> [Exercise goal] Lines below that include the word "capturing" should each be copied.

[Saved data entries]
--------------------
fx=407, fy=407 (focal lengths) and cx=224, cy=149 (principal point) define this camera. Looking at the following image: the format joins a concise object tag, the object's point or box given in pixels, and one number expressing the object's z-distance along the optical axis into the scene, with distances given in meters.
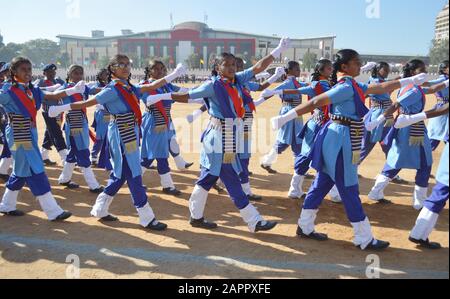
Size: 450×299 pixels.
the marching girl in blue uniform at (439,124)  6.36
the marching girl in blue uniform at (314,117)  5.87
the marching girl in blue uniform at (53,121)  7.57
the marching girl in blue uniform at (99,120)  7.47
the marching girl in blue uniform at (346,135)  4.19
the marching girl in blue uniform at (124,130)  4.88
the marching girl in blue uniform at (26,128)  5.10
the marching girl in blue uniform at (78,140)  6.82
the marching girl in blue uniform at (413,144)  5.40
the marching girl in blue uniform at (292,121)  6.96
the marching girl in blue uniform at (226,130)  4.70
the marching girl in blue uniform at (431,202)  3.98
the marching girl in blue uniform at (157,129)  6.57
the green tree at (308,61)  60.22
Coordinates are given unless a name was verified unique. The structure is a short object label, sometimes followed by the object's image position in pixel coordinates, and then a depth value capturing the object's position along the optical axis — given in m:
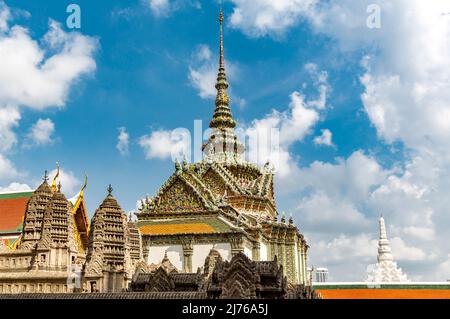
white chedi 61.78
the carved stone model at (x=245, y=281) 21.28
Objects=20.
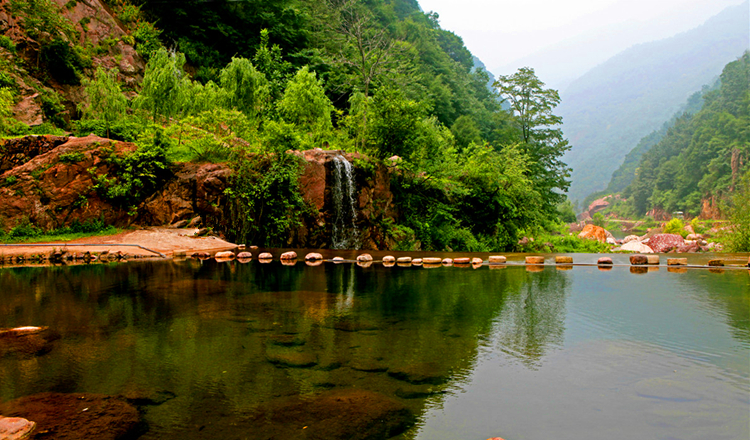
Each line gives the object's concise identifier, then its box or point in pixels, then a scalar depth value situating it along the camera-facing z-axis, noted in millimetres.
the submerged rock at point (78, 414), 2793
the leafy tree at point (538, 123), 30953
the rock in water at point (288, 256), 12883
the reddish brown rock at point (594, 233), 35269
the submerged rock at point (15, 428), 2656
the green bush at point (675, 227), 44731
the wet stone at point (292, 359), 4055
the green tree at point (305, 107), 24734
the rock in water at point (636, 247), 26719
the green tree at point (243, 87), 24469
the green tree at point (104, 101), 20094
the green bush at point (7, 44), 21953
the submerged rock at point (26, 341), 4367
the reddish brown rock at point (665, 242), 29609
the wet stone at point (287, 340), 4660
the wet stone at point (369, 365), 3918
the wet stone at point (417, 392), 3385
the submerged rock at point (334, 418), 2822
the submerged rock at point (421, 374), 3690
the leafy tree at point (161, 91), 20469
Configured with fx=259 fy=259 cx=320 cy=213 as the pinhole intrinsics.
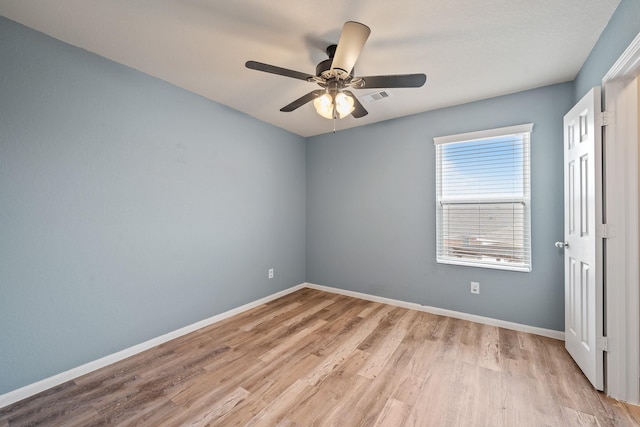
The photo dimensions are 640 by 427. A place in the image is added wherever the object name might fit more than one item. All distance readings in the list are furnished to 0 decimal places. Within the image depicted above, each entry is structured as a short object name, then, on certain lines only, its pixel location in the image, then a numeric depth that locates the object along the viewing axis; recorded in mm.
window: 2738
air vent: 2762
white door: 1799
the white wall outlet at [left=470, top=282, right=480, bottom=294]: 2936
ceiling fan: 1501
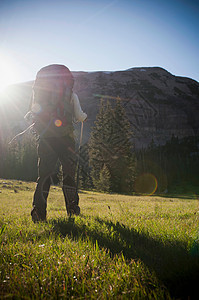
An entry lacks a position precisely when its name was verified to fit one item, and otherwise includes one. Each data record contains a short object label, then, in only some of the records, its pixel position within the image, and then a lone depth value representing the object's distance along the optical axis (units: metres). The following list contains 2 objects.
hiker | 3.28
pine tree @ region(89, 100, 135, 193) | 25.59
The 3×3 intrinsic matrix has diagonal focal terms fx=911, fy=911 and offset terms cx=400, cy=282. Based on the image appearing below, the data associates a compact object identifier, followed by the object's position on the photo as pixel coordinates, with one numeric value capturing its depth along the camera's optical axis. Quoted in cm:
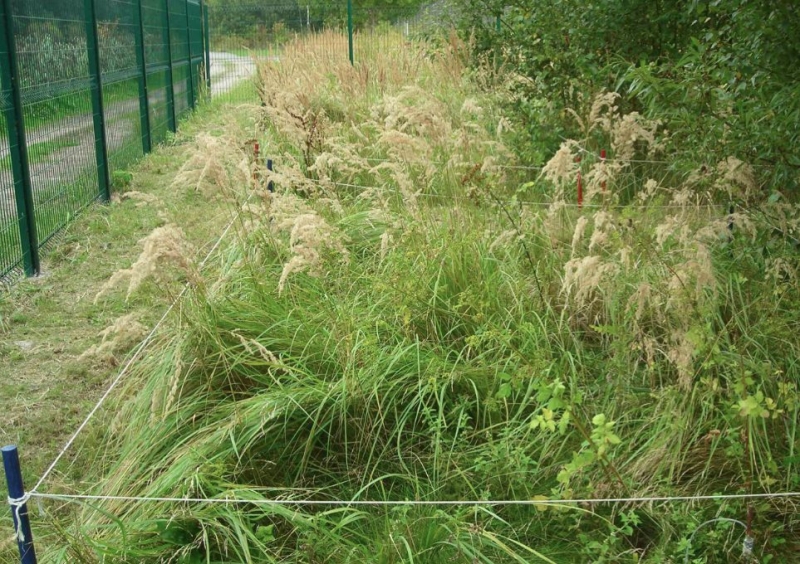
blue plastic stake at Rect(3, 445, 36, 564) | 226
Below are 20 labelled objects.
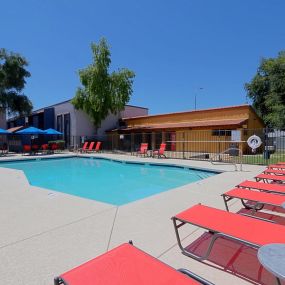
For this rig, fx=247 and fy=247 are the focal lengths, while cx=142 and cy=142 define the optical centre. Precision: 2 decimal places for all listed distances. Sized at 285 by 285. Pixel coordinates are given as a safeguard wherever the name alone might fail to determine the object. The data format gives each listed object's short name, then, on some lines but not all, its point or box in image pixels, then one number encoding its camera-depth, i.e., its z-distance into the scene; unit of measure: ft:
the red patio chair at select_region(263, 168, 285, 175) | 22.14
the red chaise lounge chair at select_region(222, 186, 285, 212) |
--------------------
> [Task answer]
Coordinates are given unless a name was verified unique. The structure is a short object label, sometimes followed by the object's image position in pixel coordinates, and then a depth value capturing the object's position along the optical axis — given in m:
The 3×3 intrinsic matrix has diagonal focal terms fx=911, fy=911 and offset terms cx=400, cy=282. Based on the image appearing below, the data associates a compact object identifier, followed by the object's position on the photo as pixel coordinates, with one numeric value capturing its depth along the camera's optical axis. Quoted in cm:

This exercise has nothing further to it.